◆ **ASSIGNMENT**
Go through the records and give the number of lines that include "saremo", with nothing else.

[Stored dataset items]
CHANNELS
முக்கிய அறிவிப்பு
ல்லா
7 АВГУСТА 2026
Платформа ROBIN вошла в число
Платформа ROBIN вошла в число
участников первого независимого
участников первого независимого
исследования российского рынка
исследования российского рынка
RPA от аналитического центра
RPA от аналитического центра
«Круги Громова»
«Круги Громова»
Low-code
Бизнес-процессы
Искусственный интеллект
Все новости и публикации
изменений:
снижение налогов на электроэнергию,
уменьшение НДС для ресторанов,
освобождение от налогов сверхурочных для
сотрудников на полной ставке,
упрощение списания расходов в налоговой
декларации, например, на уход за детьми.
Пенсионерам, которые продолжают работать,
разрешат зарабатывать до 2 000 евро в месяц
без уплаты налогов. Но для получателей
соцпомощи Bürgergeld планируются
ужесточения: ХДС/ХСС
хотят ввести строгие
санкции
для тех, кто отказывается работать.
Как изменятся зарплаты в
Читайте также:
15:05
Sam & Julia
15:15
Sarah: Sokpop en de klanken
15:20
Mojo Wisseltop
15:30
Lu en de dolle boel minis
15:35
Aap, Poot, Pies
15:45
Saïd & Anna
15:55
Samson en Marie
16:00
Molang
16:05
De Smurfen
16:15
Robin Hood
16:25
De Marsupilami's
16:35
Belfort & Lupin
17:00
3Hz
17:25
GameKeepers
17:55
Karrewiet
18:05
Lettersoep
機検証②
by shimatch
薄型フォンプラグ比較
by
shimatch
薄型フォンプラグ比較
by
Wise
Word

---

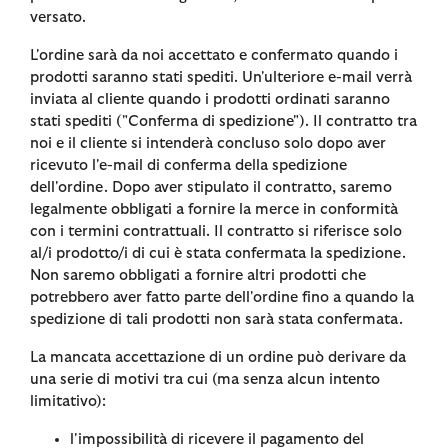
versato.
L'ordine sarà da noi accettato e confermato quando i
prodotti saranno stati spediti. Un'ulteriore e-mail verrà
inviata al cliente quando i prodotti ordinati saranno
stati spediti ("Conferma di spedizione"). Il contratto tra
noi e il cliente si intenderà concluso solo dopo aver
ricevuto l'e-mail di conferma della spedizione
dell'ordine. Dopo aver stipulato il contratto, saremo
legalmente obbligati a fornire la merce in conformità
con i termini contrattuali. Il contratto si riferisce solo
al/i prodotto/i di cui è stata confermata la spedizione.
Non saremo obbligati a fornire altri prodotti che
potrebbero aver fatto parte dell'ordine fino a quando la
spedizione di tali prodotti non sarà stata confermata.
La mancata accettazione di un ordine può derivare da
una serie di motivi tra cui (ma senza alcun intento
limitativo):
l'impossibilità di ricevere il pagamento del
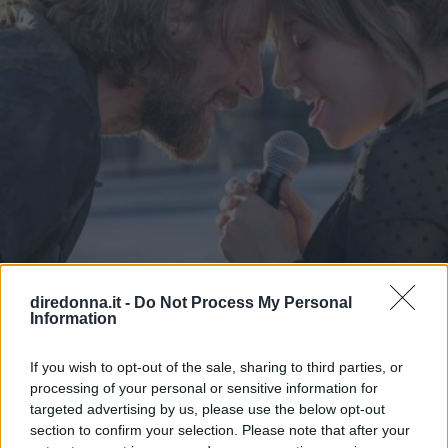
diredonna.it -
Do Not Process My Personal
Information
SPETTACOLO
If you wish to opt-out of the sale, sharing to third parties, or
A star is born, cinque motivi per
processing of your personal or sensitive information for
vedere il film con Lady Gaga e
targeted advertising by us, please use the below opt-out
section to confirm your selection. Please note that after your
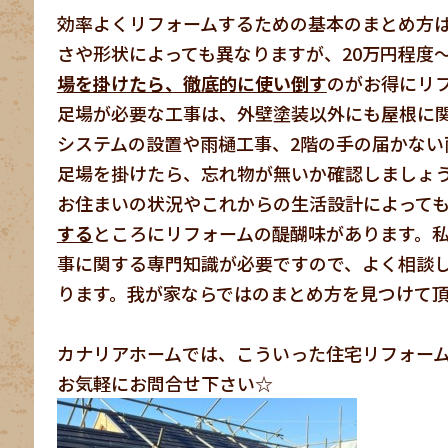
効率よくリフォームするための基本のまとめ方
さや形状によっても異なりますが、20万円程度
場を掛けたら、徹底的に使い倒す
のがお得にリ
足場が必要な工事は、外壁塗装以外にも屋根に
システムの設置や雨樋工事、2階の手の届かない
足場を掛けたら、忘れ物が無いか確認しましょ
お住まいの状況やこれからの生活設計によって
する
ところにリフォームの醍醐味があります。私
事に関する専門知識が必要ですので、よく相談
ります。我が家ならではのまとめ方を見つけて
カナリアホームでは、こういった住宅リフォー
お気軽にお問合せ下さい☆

* * *

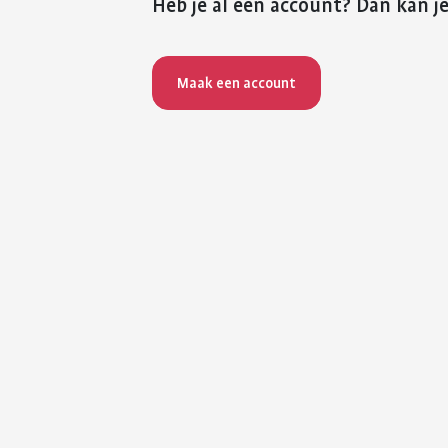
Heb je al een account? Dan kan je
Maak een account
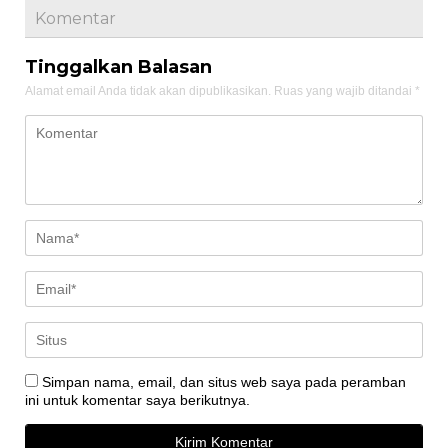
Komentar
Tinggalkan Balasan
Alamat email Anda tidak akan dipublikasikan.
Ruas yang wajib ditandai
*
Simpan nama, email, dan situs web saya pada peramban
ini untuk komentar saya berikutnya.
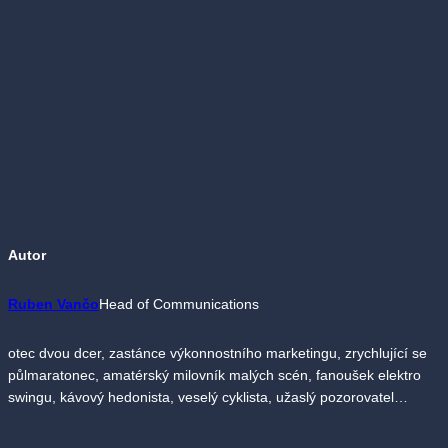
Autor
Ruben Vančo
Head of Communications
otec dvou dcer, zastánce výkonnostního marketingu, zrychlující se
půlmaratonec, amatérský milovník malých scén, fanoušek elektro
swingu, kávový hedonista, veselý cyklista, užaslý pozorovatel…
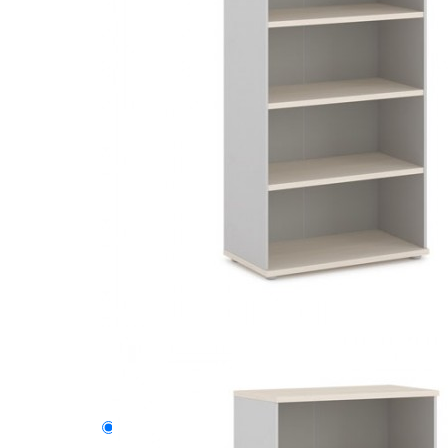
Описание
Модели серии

◆ **REPLY**
2